Second, I just filmed Wednesday with Computer Chronicles — working with Patrick Moyroud, field producer and excellent interviewer. The piece included some requisite bike footage, lots of shots around the lab, and close-up demos of the wireless front end to the control network. It’s scheduled to air on PBS affiliates during the week beginning January 21, 1997. In the SF Bay Area, the specific times are:
KQED-9 1/24 Fri 13:30
KTEH-54 1/25 Sat 13:00
KCSM-60 1/24 Fri 21:00 & 1/27 Mon 18:00
Finally, two very special friends are available for freelance jobs, and I can heartily recommend them both with no bias whatsoever <grin>…

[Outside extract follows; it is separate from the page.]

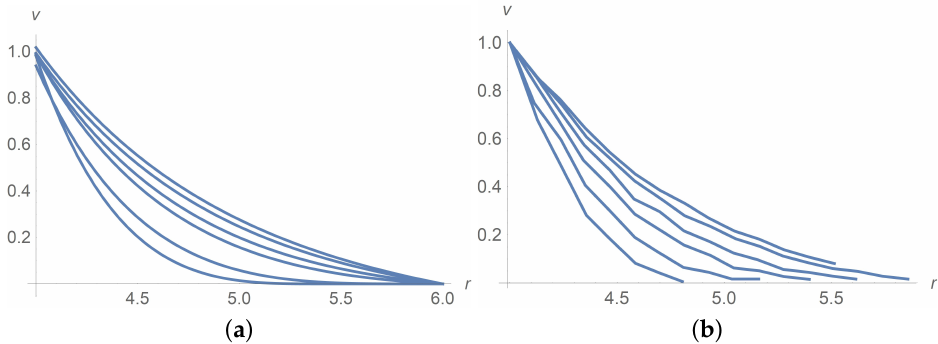
Figure 3. Dimensionless velocity profiles of the Herschel–Bulkley fluid with the apparent η HB ( φ ) and τ y ( φ ) for φ = 0.3 and Ω = 2,5,10,20,50,100 [ rpm ] from the bottom upwards. ( a ) calculations, ( b ) measured data [9].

Faun Skyles, my mate for the past 2.5 years, is jumping into full-time web site design and publication work, and she’s GOOD. Our site is entirely her effort (I just crank out the text), and she’s also done about a half-dozen others. Her new business is called “Decktop Publishing.”
Also, my previous traveling partner, Maggie Victor, is in town for a while. In the five years since we took off in different directions, she has become a certified massage therapist (have massage chair, will travel). She’s available for on-site corporate de-stressing (a holiday gift for all your employees?), trade-show booth contracts, or full-body Swedish massage in your home. Maggie’s email access is fragile these days, but let me know if you want to get in touch with her and I’ll pass along your contact info.
And now… back to designing the ship’s plumbing… about to place an epic West Marine order!